As one article of proof, the study cited an April 2014 Harris Poll in which “26 percent of respondents indicated that they are now doing less online shopping and banking since learning the extent of government surveillance programs.”

Noting that three other significant studies, the President's Review Group on Intelligence and Communications Technologies, the Privacy and Civil Liberties Oversight Board, and the New America Foundation's International Security Program, focus on the national security/privacy conundrum, the OTI study seeks to “quantify and categorize the costs of the NSA surveillance programs.” The organization divides those costs into four main groups — direct economic costs to U.S. businesses, potential costs to U.S. businesses and to the openness of the internet, costs to U.S. foreign policy and those to cybersecurity.

“The economic cost issues are not just a PR problem that will blow over,” Katharine Kendrick, policy associate at the Center for Business and Human Rights at NYU Stern School of Business, told SCMagazine.com in a Wednesday interview. 

In an earlier statement, Kendrick had commended the report for highlighting “the real costs of NSA surveillance to American businesses,” making clear that “NSA practices have caused real damages to the U.S. tech industry, and have fueled other governments to pursue policies that are bad for both U.S. businesses and for human rights.”

In Wednesday's interview, Kendrick, who focuses on free expression and privacy challenges facing tech companies, noted that NSA spying and implications that U.S. companies had been somehow complicit by filling data requests and offering up products that were tainted with backdoors and vulnerabilities that made surveillance easier had “caused a fundamental breach of trust in an industry where trust is a value proposition.” Regaining trust will likely “take a long time,” she said.

In fact, U.S. companies have seen both declining sales overseas as well as lost business opportunities, the report said, noting that foreign companies are using the scandal to hawk products that they claim “protect users from NSA spying,” thereby gaining a competitive advantage over their American counterparts.
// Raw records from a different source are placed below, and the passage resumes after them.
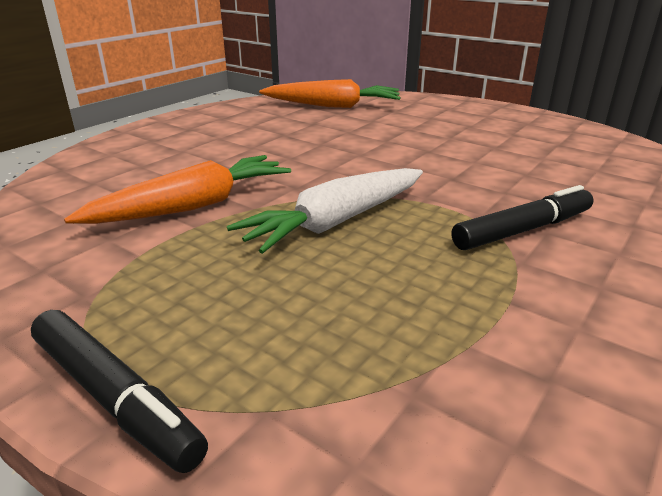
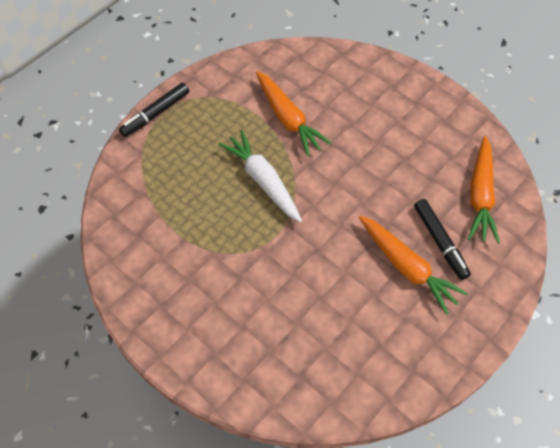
camera: 95 degrees right, 30 degrees up
(445, 133) = (407, 267): none -> orange carrot
(522, 230) = (244, 265): black marker -> black marker (440, 242)

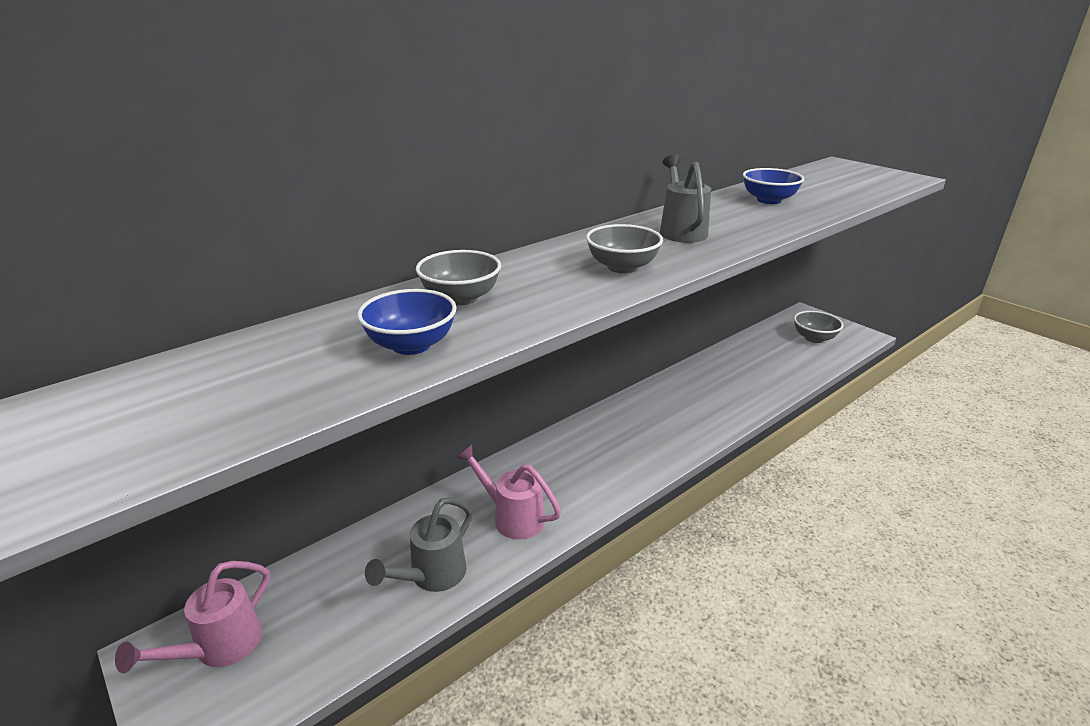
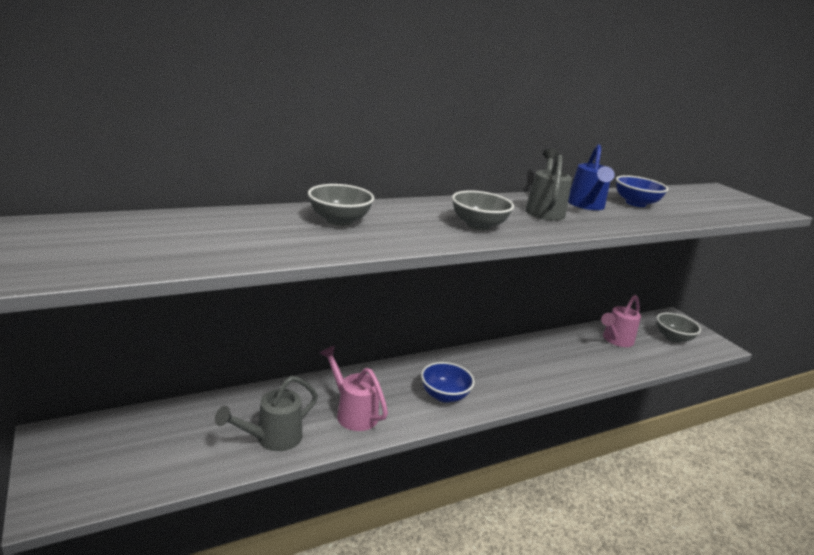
camera: 10 degrees right, 5 degrees down
(219, 648) = (98, 446): pink watering can -> pink watering can (615, 340)
(411, 345) = (284, 242): blue bowl -> blue bowl (444, 395)
(720, 214) = (586, 205): none -> blue watering can

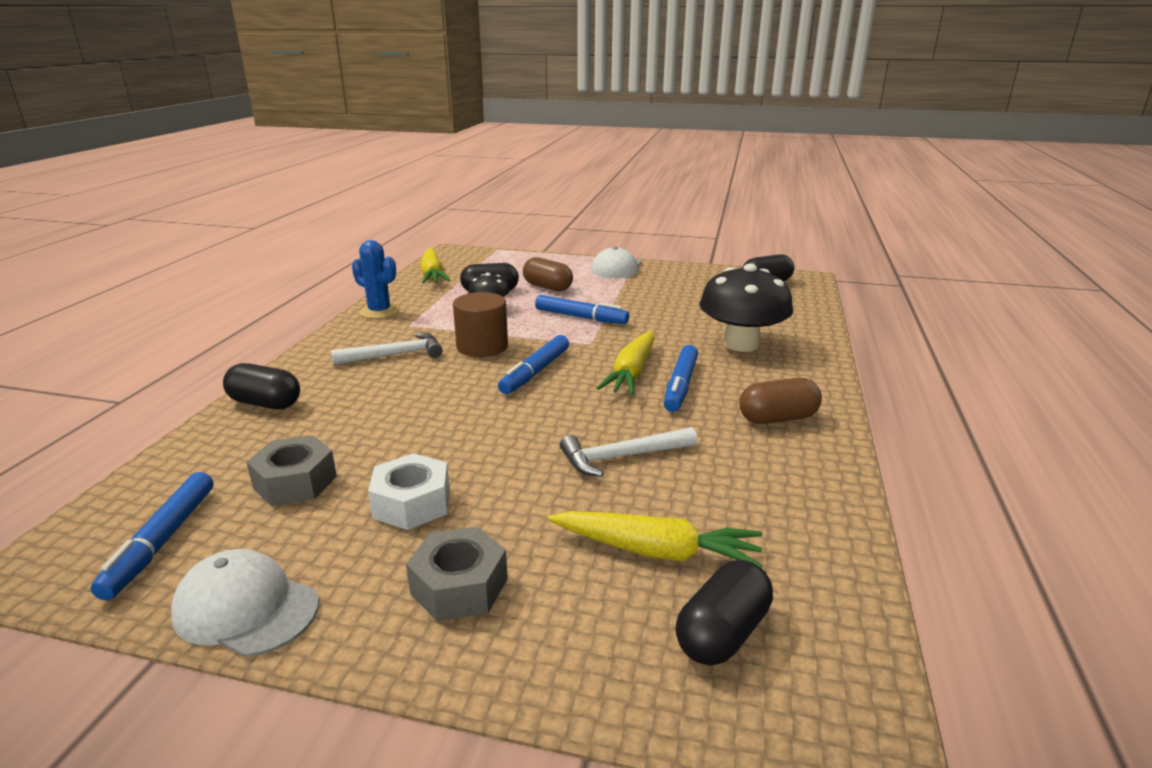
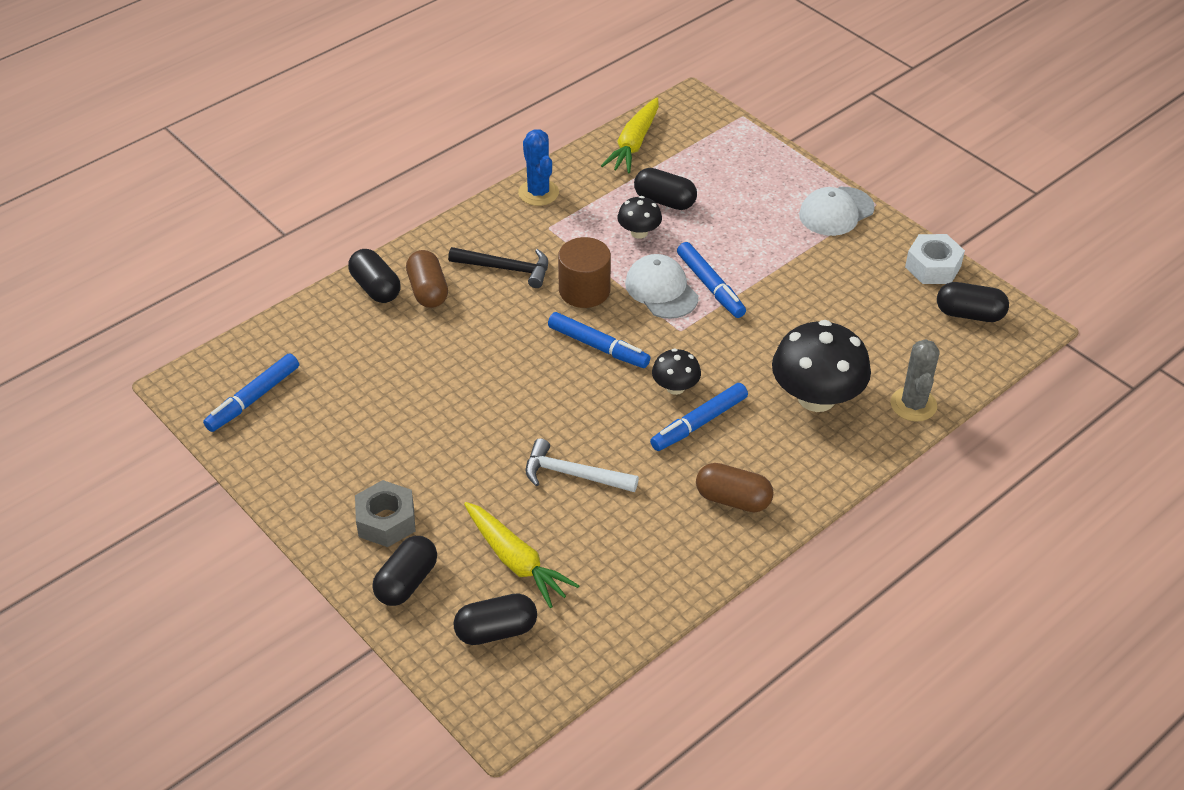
camera: 35 degrees right, 20 degrees up
(246, 608) = (272, 474): white cap -> white cap (661, 290)
(295, 482) = (349, 385): grey nut -> none
(395, 355) = (506, 269): white hammer -> black hammer
(412, 503) = (405, 443): white nut -> white nut (933, 267)
(535, 372) = (598, 347): blue marker -> blue marker turned 120 degrees counterclockwise
(547, 287) = (726, 219): brown capsule -> brown capsule (428, 291)
(552, 639) = (406, 582): none -> black capsule
(631, 373) = (675, 387): yellow carrot -> black mushroom
(806, 327) = (913, 404): none -> grey cactus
The cloud computing industry could take a tremendous hit, losing billions of dollars in the next five years.

Both U.S. businesses and the nation's economy will likely suffer in the long term as foreign governments impose data localization requirements or stronger data protection regulations. 

“These proposals could also force changes to the architecture of the global network itself, threatening free expression and privacy if they are implemented,” the report said.

The spying program has “colored a number of critical interactions” with Germany, Brazil and other countries, eroding U.S. credibility in regard to its Internet Freedom agenda and damaging “broader bilateral and multilateral relations.”

And, the study noted, by weakening key encryption standards, allegedly inserting surveillance backdoors into “widely used hardware and software products,” being slow to report software security vulnerabilities and participating in a “variety of offensive hacking operations,” the NSA has roundly damaged internet security.

To mitigate the economic and foreign policy damage caused by NSA surveillance activities, OTI made a number of recommendations, including “strengthening privacy protections for both Americans and non-Americans” and “providing for increased transparency around government surveillance, both from the government and companies.” The report also noted that the U.S. should take steps to restore trust in cryptography standards through the National Institute of Standards and Technology.

The U.S. government must not “undermine cybersecurity” by putting surveillance backdoors into tech products and should commit to eliminating vulnerabilities rather than stockpiling them.

Kendrick, who previously worked at the State Department developing internet freedom policy, noted that U.S. companies have already started to take action and urged that they do more, by “engaging with the administration,” pushing back on over-broad surveillance, challenging search warrants and improving their own processes and providing transparency reports.